─── Exercise input

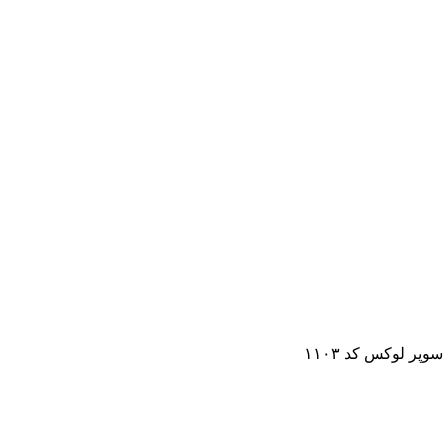
ر لوکس کد ۱۱۰۳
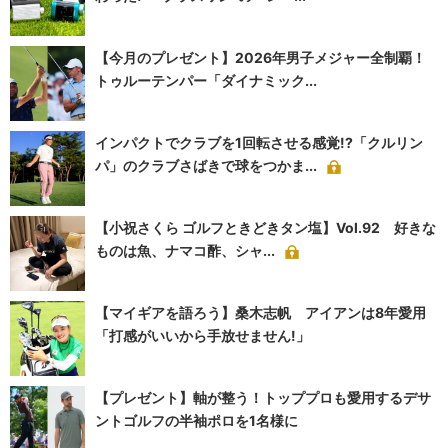
【今月のプレゼント】2026年男子メジャー全制覇！
トゥルーテンパー「ダイナミック...
インパクトでクラブを1回転させる感覚!?「クルリン
パ」のクラブさばきで球をつかま...
【小祝さくら ゴルフときどきタン塩】Vol.92 好きな
ものは魚、ナマコ酢、シャ...
【マイギアを語ろう】桑木志帆 アイアンは8年愛用
「打感がいいから手放せません!」
【プレゼント】軸が整う！トッププロも愛用するデサ
ントゴルフの半袖ポロを1名様に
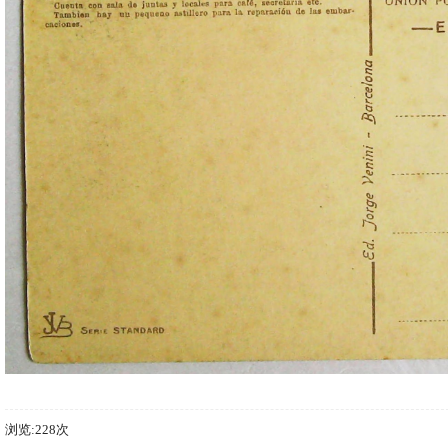
浏览:228次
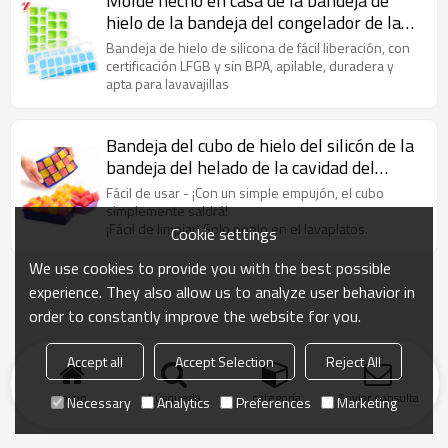
Molde hecho en casa de la bandeja de
hielo de la bandeja del congelador de la
bandeja del cubo de hielo del silicón,
Bandeja de hielo de silicona de fácil liberación, con
aduana de la fábrica
certificación LFGB y sin BPA, apilable, duradera y
apta para lavavajillas
Bandeja del cubo de hielo del silicón de la
bandeja del helado de la cavidad del
silicón 15 de la categoría alimenticia de la
Fácil de usar - ¡Con un simple empujón, el cubo
aduana 100% proveedor de la fábrica
simplemente saldrá!
¡Fácil de limpiar! Solo ponlo en el lavaplatos.
Cookie settings
We use cookies to provide you with the best possible
experience. They also allow us to analyze user behavior in
order to constantly improve the website for you.
Accept all
Accept Selection
Reject All
Inicio
búsqueda
categoría
Enviar consulta
Necessary
Analytics
Preferences
Marketing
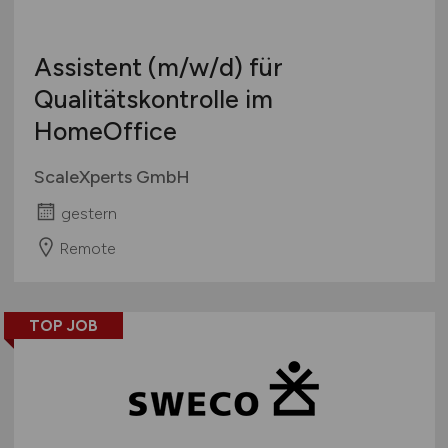
Wirtschaft allgemein
Sonstige
Assistent
(m/w/d)
für
Qualitätskontrolle im
HomeOffice
ScaleXperts GmbH
gestern
Remote
TOP JOB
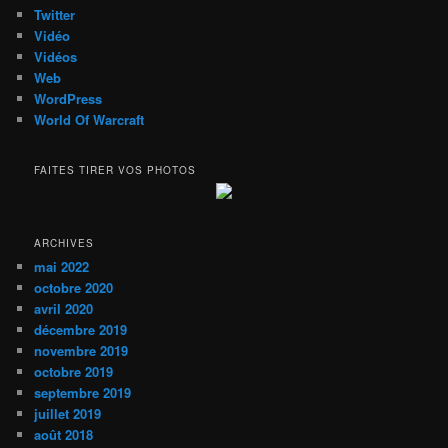
Twitter
Vidéo
Vidéos
Web
WordPress
World Of Warcraft
FAITES TIRER VOS PHOTOS
ARCHIVES
mai 2022
octobre 2020
avril 2020
décembre 2019
novembre 2019
octobre 2019
septembre 2019
juillet 2019
août 2018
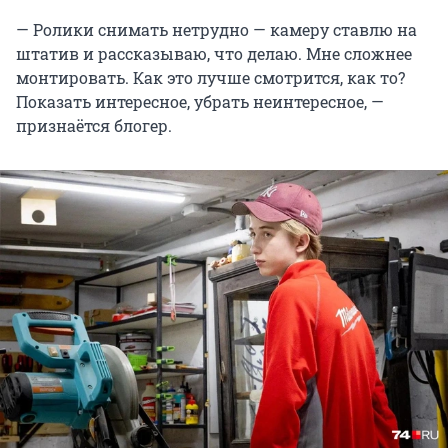
— Ролики снимать нетрудно — камеру ставлю на
штатив и рассказываю, что делаю. Мне сложнее
монтировать. Как это лучше смотрится, как то?
Показать интересное, убрать неинтересное, —
признаётся блогер.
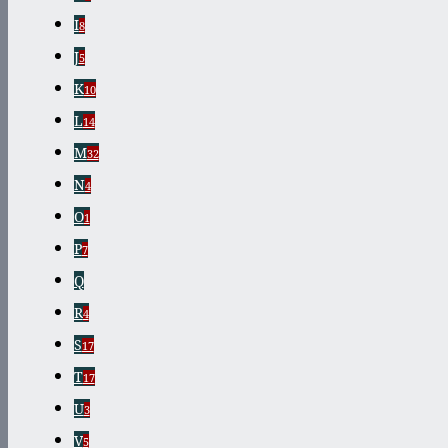
I
8
J
5
K
10
L
14
M
32
N
4
O
1
P
7
Q
R
4
S
17
T
17
U
3
V
5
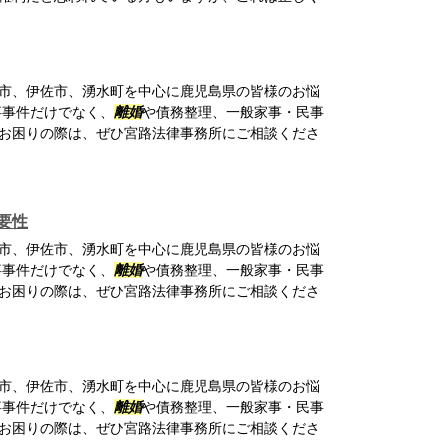
市、伊佐市、湧水町を中心に鹿児島県の皆様のお悩
事事件だけでなく、
離婚
や債務整理、一般家事・民事
お困りの際は、ぜひ宮路法律事務所にご相談くださ
要性
市、伊佐市、湧水町を中心に鹿児島県の皆様のお悩
事事件だけでなく、
離婚
や債務整理、一般家事・民事
お困りの際は、ぜひ宮路法律事務所にご相談くださ
市、伊佐市、湧水町を中心に鹿児島県の皆様のお悩
事事件だけでなく、
離婚
や債務整理、一般家事・民事
お困りの際は、ぜひ宮路法律事務所にご相談くださ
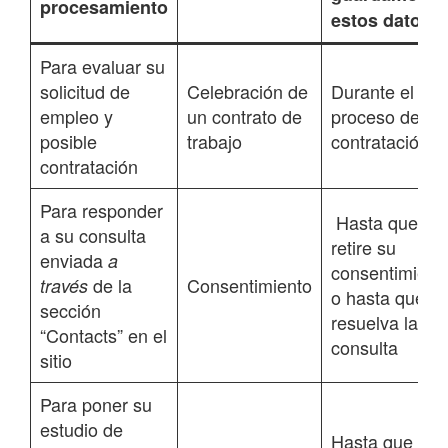
procesamiento
estos datos?
Para evaluar su
solicitud de
Celebración de
Durante el
empleo y
un contrato de
proceso de
posible
trabajo
contratación
contratación
Para responder
Hasta que
a su consulta
retire su
enviada
a
consentimient
de la
Consentimiento
través
o hasta que s
sección
resuelva la
“Contacts” en el
consulta
sitio
Para poner su
estudio de
Hasta que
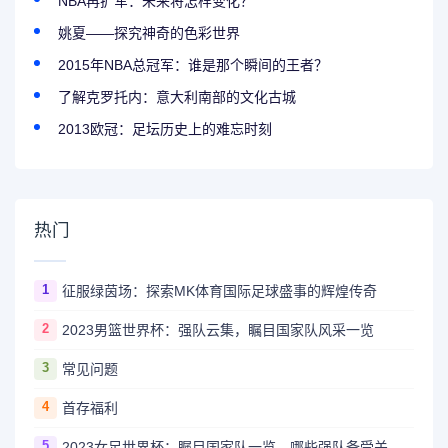
NBA再扩军：未来将怎样变化？
姚夏——探究神奇的色彩世界
2015年NBA总冠军：谁是那个瞬间的王者？
了解克罗托内：意大利南部的文化古城
2013欧冠：足坛历史上的难忘时刻
热门
1
征服绿茵场：探索MK体育国际足球盛事的辉煌传奇
2
2023男篮世界杯：强队云集，瞩目国家队风采一览
3
常见问题
4
首存福利
5
2023女足世界杯：瞩目国家队一览，哪些强队备受关注？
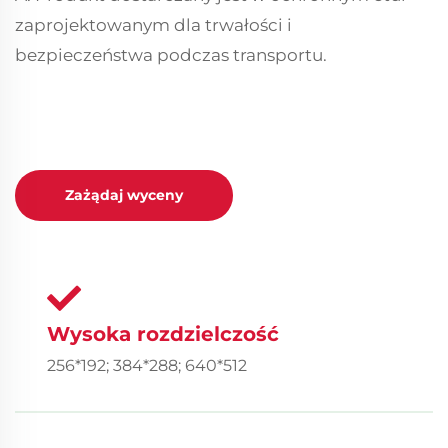
zaprojektowanym dla trwałości i
bezpieczeństwa podczas transportu.
Zażądaj wyceny
Wysoka rozdzielczość
256*192; 384*288; 640*512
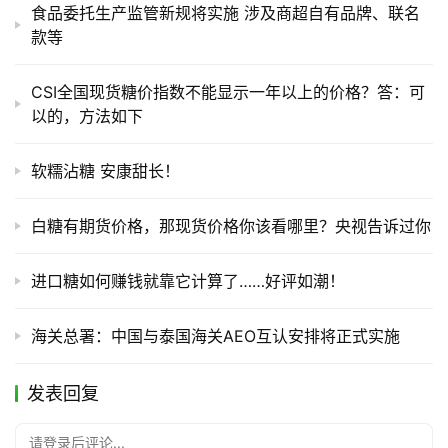
食品委托生产监管新规将实施 涉及商超自有品牌、联名
款等
CSI全国现货糖价指数不能显示一年以上的价格？答：可
以的，方法如下
软糯沾糖 安康甜长！
白糖有期货价格，那现货价格你该看哪里？央视告诉过你
进口糖如何赚钱就靠它计算了……好评如潮！
海关总署：中国与泰国海关AEO互认安排将正式实施
发表回复
请登录后评论...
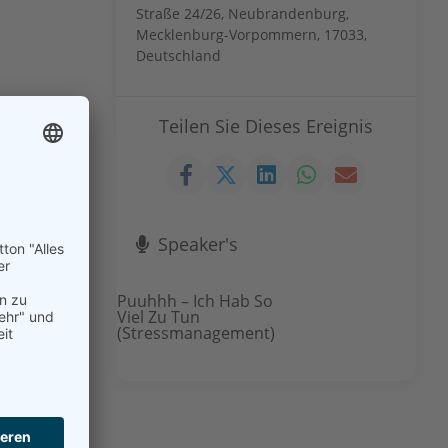
Straße 24/26, Neubrandenburg,
Mecklenburg-Vorpommern, 17033,
Deutschland
Teilen Sie Dieses Ereignis
Speaker's
Puuhhh – Ich Hab So
Viel Zu Tun
(Stressmanagement)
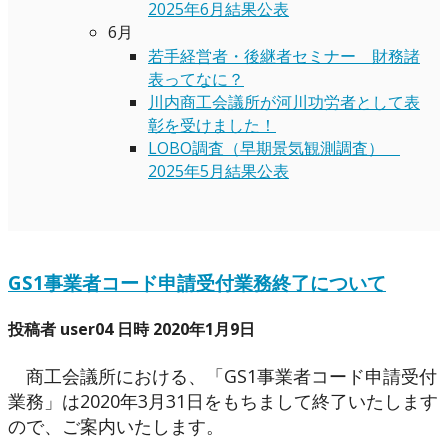
2025年6月結果公表
6月
若手経営者・後継者セミナー 財務諸
表ってなに？
川内商工会議所が河川功労者として表
彰を受けました！
LOBO調査（早期景気観測調査）
2025年5月結果公表
GS1事業者コード申請受付業務終了について
投稿者 user04 日時 2020年1月9日
商工会議所における、「GS1事業者コード申請受付
業務」は2020年3月31日をもちまして終了いたします
ので、ご案内いたします。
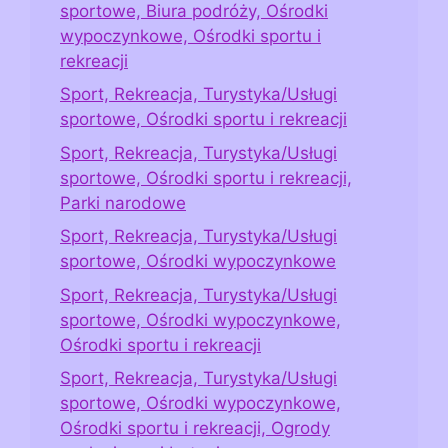
sportowe, Biura podróży, Ośrodki
wypoczynkowe, Ośrodki sportu i
rekreacji
Sport, Rekreacja, Turystyka/Usługi
sportowe, Ośrodki sportu i rekreacji
Sport, Rekreacja, Turystyka/Usługi
sportowe, Ośrodki sportu i rekreacji,
Parki narodowe
Sport, Rekreacja, Turystyka/Usługi
sportowe, Ośrodki wypoczynkowe
Sport, Rekreacja, Turystyka/Usługi
sportowe, Ośrodki wypoczynkowe,
Ośrodki sportu i rekreacji
Sport, Rekreacja, Turystyka/Usługi
sportowe, Ośrodki wypoczynkowe,
Ośrodki sportu i rekreacji, Ogrody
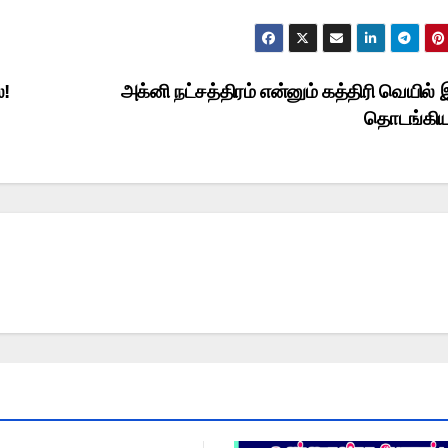
்!
அக்னி நட்சத்திரம் என்னும் கத்திரி வெயில் 
தொடங்கிய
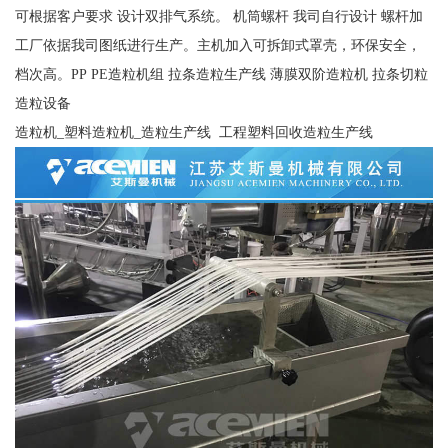
可根据客户要求 设计双排气系统。 机筒螺杆 我司自行设计 螺杆加
工厂依据我司图纸进行生产。主机加入可拆卸式罩壳，环保安全，
档次高。PP PE造粒机组 拉条造粒生产线 薄膜双阶造粒机 拉条切粒
造粒设备
造粒机_塑料造粒机_造粒生产线 工程塑料回收造粒生产线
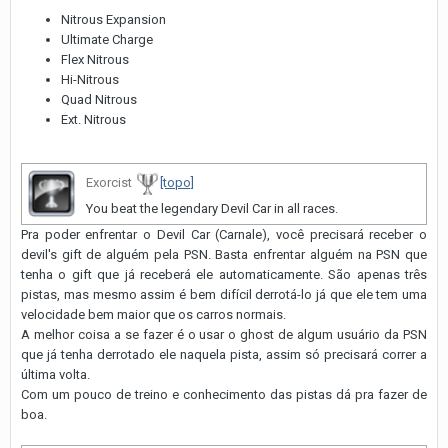
Nitrous E xpansion
Ultimate Charge
Flex Nitrous
Hi-Nitrous
Quad Nitrous
Ext. Nitr ous
Exorcist
[topo]
You beat the legendary Devil Car in all races.
Pra poder enfrentar o Devil Car (Carnale), você precisará receber o
devil's gift de alguém pela PSN. Basta enfrentar alguém na PSN que
tenha o gift que já receberá ele automaticamente. São apenas três
pistas, mas mesmo assim é bem difícil derrotá-lo já que ele tem uma
velocidade bem maior que os carros normais.
A melhor coisa a se fazer é o usar o ghost de algum usuário da PSN
que já tenha derrotado ele naquela pista, assim só precisará correr a
última volta.
Com um pouco de treino e conhecimento das pistas dá pra fazer de
boa.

──────

#### Instructions for the task
Go through the data above and return each line containing the string "pistas".

#### Answer to this task
pistas, mas mesmo assim é bem difícil derrotá-lo já que ele tem uma
Com um pouco de treino e conhecimento das pistas dá pra fazer de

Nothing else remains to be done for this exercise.